-------- Listed records
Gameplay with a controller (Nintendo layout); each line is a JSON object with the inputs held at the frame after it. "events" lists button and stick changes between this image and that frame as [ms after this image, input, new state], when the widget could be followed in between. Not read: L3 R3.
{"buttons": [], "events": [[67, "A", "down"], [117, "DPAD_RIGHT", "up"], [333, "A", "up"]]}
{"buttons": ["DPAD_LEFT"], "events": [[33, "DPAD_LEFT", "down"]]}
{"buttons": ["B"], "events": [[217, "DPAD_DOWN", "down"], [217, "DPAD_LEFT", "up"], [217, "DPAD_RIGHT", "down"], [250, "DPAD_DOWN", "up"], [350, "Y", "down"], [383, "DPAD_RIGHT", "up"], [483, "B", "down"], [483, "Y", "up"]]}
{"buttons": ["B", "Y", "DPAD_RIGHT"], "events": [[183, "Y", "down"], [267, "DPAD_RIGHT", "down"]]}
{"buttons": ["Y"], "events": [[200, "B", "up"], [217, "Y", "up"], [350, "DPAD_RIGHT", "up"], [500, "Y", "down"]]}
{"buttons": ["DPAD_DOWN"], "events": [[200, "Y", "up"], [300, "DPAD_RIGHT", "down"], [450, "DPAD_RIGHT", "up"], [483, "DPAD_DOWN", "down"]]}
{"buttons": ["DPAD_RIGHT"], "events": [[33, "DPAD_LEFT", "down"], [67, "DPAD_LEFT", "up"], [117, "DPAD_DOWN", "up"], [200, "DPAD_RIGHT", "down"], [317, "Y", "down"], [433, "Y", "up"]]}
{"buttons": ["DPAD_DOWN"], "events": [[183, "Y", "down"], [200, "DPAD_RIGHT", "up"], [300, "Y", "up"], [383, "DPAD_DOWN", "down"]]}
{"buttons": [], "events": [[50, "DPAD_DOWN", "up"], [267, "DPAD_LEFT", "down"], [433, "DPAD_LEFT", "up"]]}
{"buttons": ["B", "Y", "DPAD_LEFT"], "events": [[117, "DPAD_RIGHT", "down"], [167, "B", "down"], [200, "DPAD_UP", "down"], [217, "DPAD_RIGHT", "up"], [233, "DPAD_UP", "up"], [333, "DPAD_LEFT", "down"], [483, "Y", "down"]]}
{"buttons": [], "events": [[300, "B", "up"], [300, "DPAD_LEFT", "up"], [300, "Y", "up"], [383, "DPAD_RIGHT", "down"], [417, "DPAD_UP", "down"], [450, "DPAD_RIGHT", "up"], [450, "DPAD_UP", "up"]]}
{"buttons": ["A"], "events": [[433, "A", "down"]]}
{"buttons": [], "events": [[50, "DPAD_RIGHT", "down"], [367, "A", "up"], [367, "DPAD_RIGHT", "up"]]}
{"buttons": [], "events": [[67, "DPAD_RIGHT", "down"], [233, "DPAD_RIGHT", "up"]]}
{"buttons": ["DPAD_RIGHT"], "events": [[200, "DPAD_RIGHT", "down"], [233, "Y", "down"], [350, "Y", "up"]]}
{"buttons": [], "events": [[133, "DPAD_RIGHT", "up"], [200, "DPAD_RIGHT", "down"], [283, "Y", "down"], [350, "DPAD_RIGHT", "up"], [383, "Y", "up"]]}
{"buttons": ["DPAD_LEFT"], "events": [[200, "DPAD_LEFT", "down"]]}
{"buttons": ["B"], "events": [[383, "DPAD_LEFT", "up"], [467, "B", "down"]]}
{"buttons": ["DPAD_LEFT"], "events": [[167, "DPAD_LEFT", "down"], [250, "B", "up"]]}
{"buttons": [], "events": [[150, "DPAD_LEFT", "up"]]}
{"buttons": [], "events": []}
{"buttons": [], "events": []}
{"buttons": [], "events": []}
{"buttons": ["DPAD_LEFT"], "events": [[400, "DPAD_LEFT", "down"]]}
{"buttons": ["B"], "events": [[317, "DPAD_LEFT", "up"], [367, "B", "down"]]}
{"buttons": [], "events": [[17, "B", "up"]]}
----------------
● **Work task**:
Write out every line from the records above, word for word.

● **Exercise output**:
Gameplay with a controller (Nintendo layout); each line is a JSON object with the inputs held at the frame after it. "events" lists button and stick changes between this image and that frame as [ms after this image, input, new state], when the widget could be followed in between. Not read: L3 R3.
{"buttons": [], "events": [[67, "A", "down"], [117, "DPAD_RIGHT", "up"], [333, "A", "up"]]}
{"buttons": ["DPAD_LEFT"], "events": [[33, "DPAD_LEFT", "down"]]}
{"buttons": ["B"], "events": [[217, "DPAD_DOWN", "down"], [217, "DPAD_LEFT", "up"], [217, "DPAD_RIGHT", "down"], [250, "DPAD_DOWN", "up"], [350, "Y", "down"], [383, "DPAD_RIGHT", "up"], [483, "B", "down"], [483, "Y", "up"]]}
{"buttons": ["B", "Y", "DPAD_RIGHT"], "events": [[183, "Y", "down"], [267, "DPAD_RIGHT", "down"]]}
{"buttons": ["Y"], "events": [[200, "B", "up"], [217, "Y", "up"], [350, "DPAD_RIGHT", "up"], [500, "Y", "down"]]}
{"buttons": ["DPAD_DOWN"], "events": [[200, "Y", "up"], [300, "DPAD_RIGHT", "down"], [450, "DPAD_RIGHT", "up"], [483, "DPAD_DOWN", "down"]]}
{"buttons": ["DPAD_RIGHT"], "events": [[33, "DPAD_LEFT", "down"], [67, "DPAD_LEFT", "up"], [117, "DPAD_DOWN", "up"], [200, "DPAD_RIGHT", "down"], [317, "Y", "down"], [433, "Y", "up"]]}
{"buttons": ["DPAD_DOWN"], "events": [[183, "Y", "down"], [200, "DPAD_RIGHT", "up"], [300, "Y", "up"], [383, "DPAD_DOWN", "down"]]}
{"buttons": [], "events": [[50, "DPAD_DOWN", "up"], [267, "DPAD_LEFT", "down"], [433, "DPAD_LEFT", "up"]]}
{"buttons": ["B", "Y", "DPAD_LEFT"], "events": [[117, "DPAD_RIGHT", "down"], [167, "B", "down"], [200, "DPAD_UP", "down"], [217, "DPAD_RIGHT", "up"], [233, "DPAD_UP", "up"], [333, "DPAD_LEFT", "down"], [483, "Y", "down"]]}
{"buttons": [], "events": [[300, "B", "up"], [300, "DPAD_LEFT", "up"], [300, "Y", "up"], [383, "DPAD_RIGHT", "down"], [417, "DPAD_UP", "down"], [450, "DPAD_RIGHT", "up"], [450, "DPAD_UP", "up"]]}
{"buttons": ["A"], "events": [[433, "A", "down"]]}
{"buttons": [], "events": [[50, "DPAD_RIGHT", "down"], [367, "A", "up"], [367, "DPAD_RIGHT", "up"]]}
{"buttons": [], "events": [[67, "DPAD_RIGHT", "down"], [233, "DPAD_RIGHT", "up"]]}
{"buttons": ["DPAD_RIGHT"], "events": [[200, "DPAD_RIGHT", "down"], [233, "Y", "down"], [350, "Y", "up"]]}
{"buttons": [], "events": [[133, "DPAD_RIGHT", "up"], [200, "DPAD_RIGHT", "down"], [283, "Y", "down"], [350, "DPAD_RIGHT", "up"], [383, "Y", "up"]]}
{"buttons": ["DPAD_LEFT"], "events": [[200, "DPAD_LEFT", "down"]]}
{"buttons": ["B"], "events": [[383, "DPAD_LEFT", "up"], [467, "B", "down"]]}
{"buttons": ["DPAD_LEFT"], "events": [[167, "DPAD_LEFT", "down"], [250, "B", "up"]]}
{"buttons": [], "events": [[150, "DPAD_LEFT", "up"]]}
{"buttons": [], "events": []}
{"buttons": [], "events": []}
{"buttons": [], "events": []}
{"buttons": ["DPAD_LEFT"], "events": [[400, "DPAD_LEFT", "down"]]}
{"buttons": ["B"], "events": [[317, "DPAD_LEFT", "up"], [367, "B", "down"]]}
{"buttons": [], "events": [[17, "B", "up"]]}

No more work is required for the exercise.